Remember that your three outcomes aren’t tasks. You might have lots of tasks that roll up to these three outcomes, but these are three results you want for the day. For example, for today I want see a good movie, have a great lunch, and ship a post that helps people make the most of their life, a day at a time. Those are the lines I’ve drawn in the sand for my day.  They are subject to change, but they chart a simple course that I can choose to depart from, and trade-up or scale back with skill.  Even if I decide to do nothing, it’s the art of making a mindful choice that matters.
Today’s Assignment
  1. Design a Startup Routine that works for you.  Own the way you start your day.  Find the simple habits or routines that unleash your inner-Tigger or your corporate warrior or whatever supports you in the most effective way.
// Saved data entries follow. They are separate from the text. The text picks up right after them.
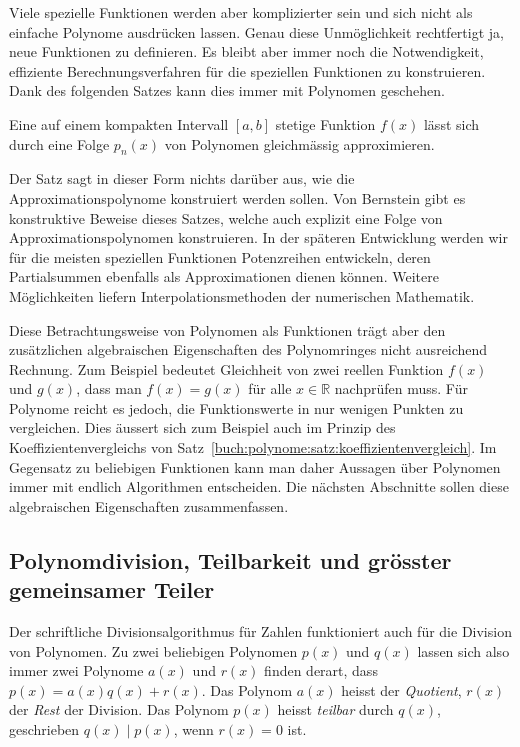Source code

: Viele spezielle Funktionen werden aber komplizierter sein und
sich nicht als einfache Polynome ausdrücken lassen.
Genau diese Unmöglichkeit rechtfertigt ja, neue Funktionen
zu definieren.
Es bleibt aber immer noch die Notwendigkeit, effiziente 
Berechnungsverfahren für die speziellen Funktionen zu konstruieren.
Dank des folgenden Satzes kann dies immer mit Polynomen geschehen.

\begin{satz}[Weierstrass]
\label{buch:potenzen:satz:weierstrass}
%
Eine auf einem kompakten Intervall $[a,b]$ stetige Funktion $f(x)$
lässt sich durch eine Folge $p_n(x)$ von Polynomen gleichmässig
approximieren.
\end{satz}

Der Satz sagt in dieser Form nichts darüber aus, wie die
Approximationspolynome konstruiert werden sollen.
Von Bernstein gibt es konstruktive Beweise dieses Satzes,
welche auch explizit eine Folge von Approximationspolynomen
konstruieren.
In der späteren Entwicklung werden wir für die meisten
speziellen Funktionen Potenzreihen entwickeln, deren Partialsummen
ebenfalls als Approximationen dienen können.
Weitere Möglichkeiten liefern Interpolationsmethoden der
numerischen Mathematik.

Diese Betrachtungsweise von Polynomen als Funktionen trägt
aber den zusätzlichen algebraischen Eigenschaften des Polynomringes
nicht ausreichend Rechnung.
Zum Beispiel bedeutet Gleichheit von zwei reellen Funktion $f(x)$ und
$g(x)$, dass man $f(x)=g(x)$ für alle $x\in\mathbb{R}$ nachprüfen
muss.
Für Polynome reicht es jedoch, die Funktionswerte in nur wenigen
Punkten zu vergleichen.
Dies äussert sich zum Beispiel auch im Prinzip des
Koeffizientenvergleichs von
Satz~\ref{buch:polynome:satz:koeffizientenvergleich}.
Im Gegensatz zu beliebigen Funktionen kann man daher Aussagen
über Polynomen immer mit endlich Algorithmen entscheiden.
Die nächsten Abschnitte sollen diese algebraischen Eigenschaften
zusammenfassen.

%
%
\subsection{Polynomdivision, Teilbarkeit und grösster gemeinsamer Teiler}
Der schriftliche Divisionsalgorithmus für Zahlen funktioniert 
auch für die Division von Polynomen.
%
Zu zwei beliebigen Polynomen $p(x)$ und $q(x)$ lassen sich also
immer zwei Polynome $a(x)$ und $r(x)$ finden derart, dass
$p(x) = a(x) q(x) + r(x)$.
Das Polynom $a(x)$ heisst der {\em Quotient}, $r(x)$ der {\em Rest}
der Division.
Das Polynom $p(x)$ heisst {\em teilbar} durch $q(x)$, geschrieben
%
%
$q(x)\mid p(x)$, wenn $r(x)=0$ ist.

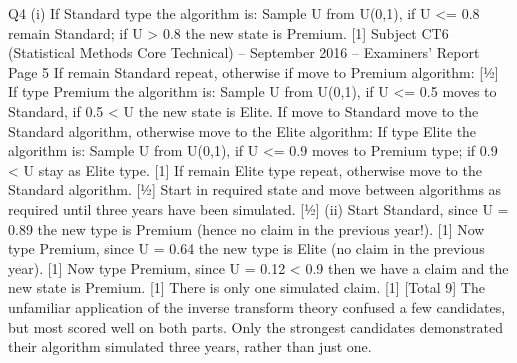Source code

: \documentclass[]{report}
\begin{document}
  Q4 (i) If Standard type the algorithm is:
    Sample U from U(0,1), if U <= 0.8 remain Standard; if U > 0.8 the new state
  is Premium. [1]
  Subject CT6 (Statistical Methods Core Technical) – September 2016 – Examiners’ Report
  Page 5
  If remain Standard repeat, otherwise if move to Premium algorithm: [½]
  If type Premium the algorithm is:
    Sample U from U(0,1), if U <= 0.5 moves to Standard, if 0.5 < U the new state
  is Elite. 
  If move to Standard move to the Standard algorithm, otherwise move to the
  Elite algorithm: 
  If type Elite the algorithm is:
    Sample U from U(0,1), if U <= 0.9 moves to Premium type; if 0.9 < U stay as
  Elite type. [1]
  If remain Elite type repeat, otherwise move to the Standard algorithm. [½]
  Start in required state and move between algorithms as required until three
  years have been simulated. [½]
  (ii) Start Standard, since U = 0.89 the new type is Premium (hence no claim in the
                                                               previous year!). [1]
  Now type Premium, since U = 0.64 the new type is Elite (no claim in the
                                                          previous year). [1]
  Now type Premium, since U = 0.12 < 0.9 then we have a claim and the new
  state is Premium. [1]
  There is only one simulated claim. [1]
  [Total 9]
  The unfamiliar application of the inverse transform theory confused a few
  candidates, but most scored well on both parts. Only the strongest
  candidates demonstrated their algorithm simulated three years, rather than
  just one.
  
\end{document}
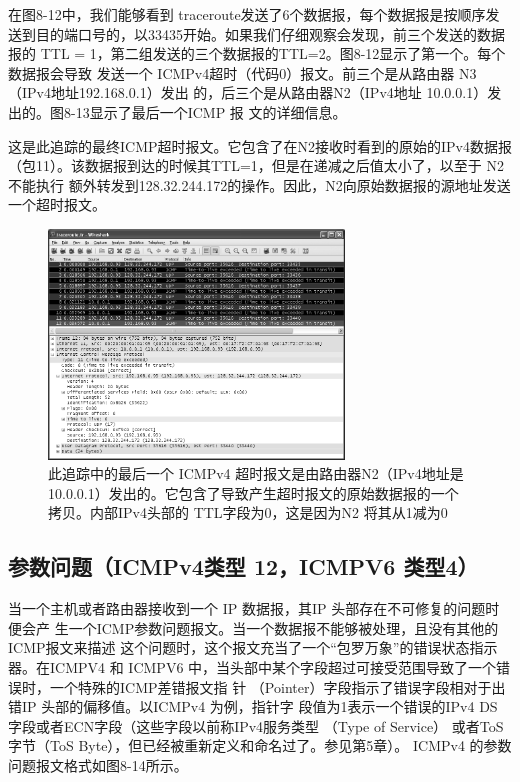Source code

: 在图8-12中，我们能够看到 traceroute发送了6个数据报，每个数据报是按顺序发
送到目的端口号的，以33435开始。如果我们仔细观察会发现，前三个发送的数据报的
TTL = 1，第二组发送的三个数据报的TTL=2。图8-12显示了第一个。每个数据报会导致
发送一个 ICMPv4超时（代码0）报文。前三个是从路由器 N3（IPv4地址192.168.0.1）发出
的，后三个是从路由器N2（IPv4地址 10.0.0.1）发出的。图8-13显示了最后一个ICMP 报
文的详细信息。

这是此追踪的最终ICMP超时报文。它包含了在N2接收时看到的原始的IPv4数据报
（包11）。该数据报到达的时候其TTL=1，但是在递减之后值太小了，以至于 N2 不能执行
额外转发到128.32.244.172的操作。因此，N2向原始数据报的源地址发送一个超时报文。
\begin{figure}[!htb]
	\centering
	\includegraphics[width=0.7\textwidth]{imgs/8/8-13.png}
	\caption{此追踪中的最后一个 ICMPv4 超时报文是由路由器N2（IPv4地址是10.0.0.1）发出的。它包含了导致产生超时报文的原始数据报的一个拷贝。内部IPv4头部的 TTL字段为0，这是因为N2 将其从1减为0}
\end{figure}

\subsection{参数问题（ICMPv4类型 12，ICMPV6 类型4）}

当一个主机或者路由器接收到一个 IP 数据报，其IP 头部存在不可修复的问题时便会产
生一个ICMP参数问题报文。当一个数据报不能够被处理，且没有其他的ICMP报文来描述
这个问题时，这个报文充当了一个“包罗万象”的错误状态指示器。在ICMPV4 和 ICMPV6
中，当头部中某个字段超过可接受范围导致了一个错误时，一个特殊的ICMP差错报文指
针 （Pointer）字段指示了错误字段相对于出错IP 头部的偏移值。以ICMPv4 为例，指针字
段值为1表示一个错误的IPv4 DS 字段或者ECN字段（这些字段以前称IPv4服务类型
（Type of Service） 或者ToS 字节（ToS Byte），但已经被重新定义和命名过了。参见第5章）。
ICMPv4 的参数问题报文格式如图8-14所示。

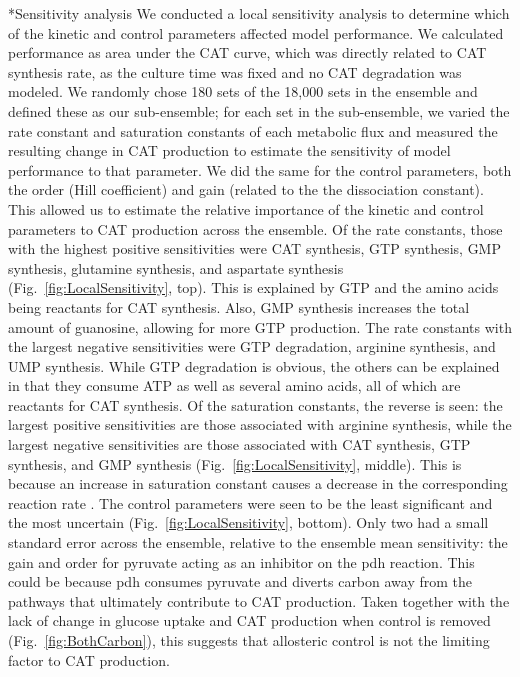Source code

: \documentclass[12pt]{article}
\makeatletter
\renewcommand\subsection{\@startsection
	{subsection}{2}{0mm}
	{-0.05in}
	{-0.5\baselineskip}
	{\normalfont\normalsize\bfseries}}
\makeatother
\begin{document}
\subsection*{Sensitivity analysis}
We conducted a local sensitivity analysis to determine which of the kinetic and control parameters affected model performance.
We calculated performance as area under the CAT curve, which was directly related to CAT synthesis rate, as the culture time was fixed and no CAT degradation was modeled.
We randomly chose 180 sets of the 18,000 sets in the ensemble and defined these as our sub-ensemble; for each set in the sub-ensemble, we varied the rate constant and saturation constants of each metabolic flux and measured the resulting change in CAT production to estimate the sensitivity of model performance to that parameter.
We did the same for the control parameters, both the order (Hill coefficient) and gain (related to the the dissociation constant).
This allowed us to estimate the relative importance of the kinetic and control parameters to CAT production across the ensemble.
Of the rate constants, those with the highest positive sensitivities were CAT synthesis, GTP synthesis, GMP synthesis, glutamine synthesis, and aspartate synthesis (Fig.~\ref{fig:LocalSensitivity}, top).
This is explained by GTP and the amino acids being reactants for CAT synthesis.
Also, GMP synthesis increases the total amount of guanosine, allowing for more GTP production.
The rate constants with the largest negative sensitivities were GTP degradation, arginine synthesis, and UMP synthesis.
While GTP degradation is obvious, the others can be explained in that they consume ATP as well as several amino acids, all of which are reactants for CAT synthesis.
Of the saturation constants, the reverse is seen: the largest positive sensitivities are those associated with arginine synthesis, while the largest negative sensitivities are those associated with CAT synthesis, GTP synthesis, and GMP synthesis (Fig.~\ref{fig:LocalSensitivity}, middle).
This is because an increase in saturation constant causes a decrease in the corresponding reaction rate \cite{?}.
The control parameters were seen to be the least significant and the most uncertain (Fig.~\ref{fig:LocalSensitivity}, bottom).
Only two had a small standard error across the ensemble, relative to the ensemble mean sensitivity: the gain and order for pyruvate acting as an inhibitor on the pdh reaction.
This could be because pdh consumes pyruvate and diverts carbon away from the pathways that ultimately contribute to CAT production.
Taken together with the lack of change in glucose uptake and CAT production when control is removed (Fig.~\ref{fig:BothCarbon}), this suggests that allosteric control is not the limiting factor to CAT production.
\end{document}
  2. Design a Shutdown Routine that works for you.  Own the way you end your day and cap the night.  This is one of life’s little moments that you can shape each day in a way that renews you.
  3. Use The Rule of 3 to shape three stories, outcomes, or results for your day, in an inspiring way.  Own your destiny, a story at a time.  Remember that our favorite characters in our stories don’t always choose the adventures or challenges they find themselves in, but it’s how they respond, especially when they get tested, that we really care about.